== TASK TO CARRY OUT ==
Please transcribe the records precisely; pictures stay out of your copy.

== TASK MATERIAL ==
____
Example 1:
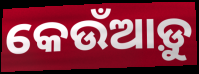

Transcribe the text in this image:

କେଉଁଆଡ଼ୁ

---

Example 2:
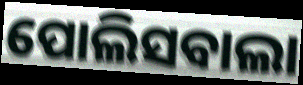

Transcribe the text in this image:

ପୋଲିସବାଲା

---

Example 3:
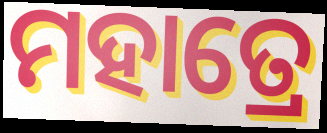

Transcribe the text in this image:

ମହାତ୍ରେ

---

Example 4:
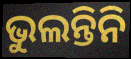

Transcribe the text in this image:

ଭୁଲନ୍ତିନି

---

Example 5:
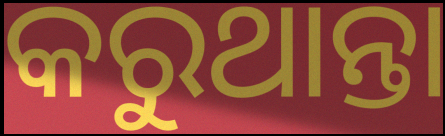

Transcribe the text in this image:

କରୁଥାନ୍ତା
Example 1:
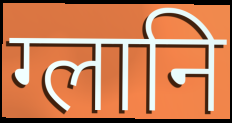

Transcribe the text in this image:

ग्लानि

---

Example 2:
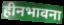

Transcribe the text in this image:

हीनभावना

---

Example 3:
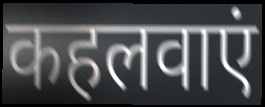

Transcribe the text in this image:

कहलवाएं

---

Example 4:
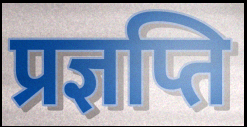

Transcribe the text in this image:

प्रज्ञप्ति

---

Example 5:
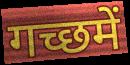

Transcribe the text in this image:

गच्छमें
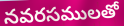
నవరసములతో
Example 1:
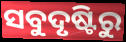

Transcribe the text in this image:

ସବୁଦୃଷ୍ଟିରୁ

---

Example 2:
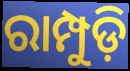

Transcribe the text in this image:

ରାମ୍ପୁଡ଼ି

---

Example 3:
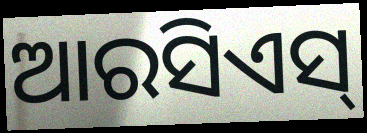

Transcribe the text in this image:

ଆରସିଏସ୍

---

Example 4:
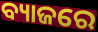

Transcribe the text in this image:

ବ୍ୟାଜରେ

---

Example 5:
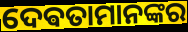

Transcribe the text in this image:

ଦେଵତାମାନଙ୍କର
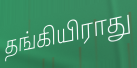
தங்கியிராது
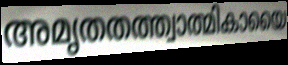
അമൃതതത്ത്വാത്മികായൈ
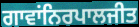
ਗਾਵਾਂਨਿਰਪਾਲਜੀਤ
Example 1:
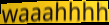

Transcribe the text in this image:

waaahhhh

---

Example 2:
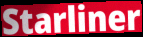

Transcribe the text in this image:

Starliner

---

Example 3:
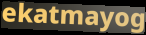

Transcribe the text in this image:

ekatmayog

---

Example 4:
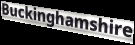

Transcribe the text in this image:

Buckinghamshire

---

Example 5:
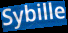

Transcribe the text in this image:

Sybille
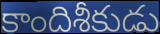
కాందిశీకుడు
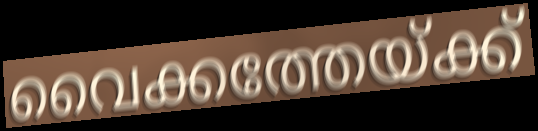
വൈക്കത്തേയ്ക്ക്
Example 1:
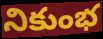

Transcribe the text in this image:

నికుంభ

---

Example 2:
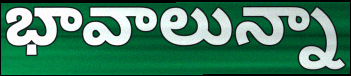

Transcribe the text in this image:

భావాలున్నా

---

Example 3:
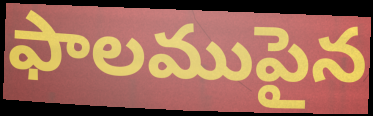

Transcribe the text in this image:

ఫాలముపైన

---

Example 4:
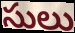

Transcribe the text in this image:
____
== ANSWER AREA ==
Example 1:

Transcribe the text in this image:

କେଉଁଆଡ଼ୁ

---

Example 2:

Transcribe the text in this image:

ପୋଲିସବାଲା

---

Example 3:

Transcribe the text in this image:

ମହାତ୍ରେ

---

Example 4:

Transcribe the text in this image:

ଭୁଲନ୍ତିନି

---

Example 5:

Transcribe the text in this image:

କରୁଥାନ୍ତା
Example 1:

Transcribe the text in this image:

ग्लानि

---

Example 2:

Transcribe the text in this image:

हीनभावना

---

Example 3:

Transcribe the text in this image:

कहलवाएं

---

Example 4:

Transcribe the text in this image:

प्रज्ञप्ति

---

Example 5:

Transcribe the text in this image:

गच्छमें
నవరసములతో
Example 1:

Transcribe the text in this image:

ସବୁଦୃଷ୍ଟିରୁ

---

Example 2:

Transcribe the text in this image:

ରାମ୍ପୁଡ଼ି

---

Example 3:

Transcribe the text in this image:

ଆରସିଏସ୍

---

Example 4:

Transcribe the text in this image:

ବ୍ୟାଜରେ

---

Example 5:

Transcribe the text in this image:

ଦେଵତାମାନଙ୍କର
தங்கியிராது
അമൃതതത്ത്വാത്മികായൈ
ਗਾਵਾਂਨਿਰਪਾਲਜੀਤ
Example 1:

Transcribe the text in this image:

waaahhhh

---

Example 2:

Transcribe the text in this image:

Starliner

---

Example 3:

Transcribe the text in this image:

ekatmayog

---

Example 4:

Transcribe the text in this image:

Buckinghamshire

---

Example 5:

Transcribe the text in this image:

Sybille
కాందిశీకుడు
വൈക്കത്തേയ്ക്ക്
Example 1:

Transcribe the text in this image:

నికుంభ

---

Example 2:

Transcribe the text in this image:

భావాలున్నా

---

Example 3:

Transcribe the text in this image:

ఫాలముపైన

---

Example 4:

Transcribe the text in this image:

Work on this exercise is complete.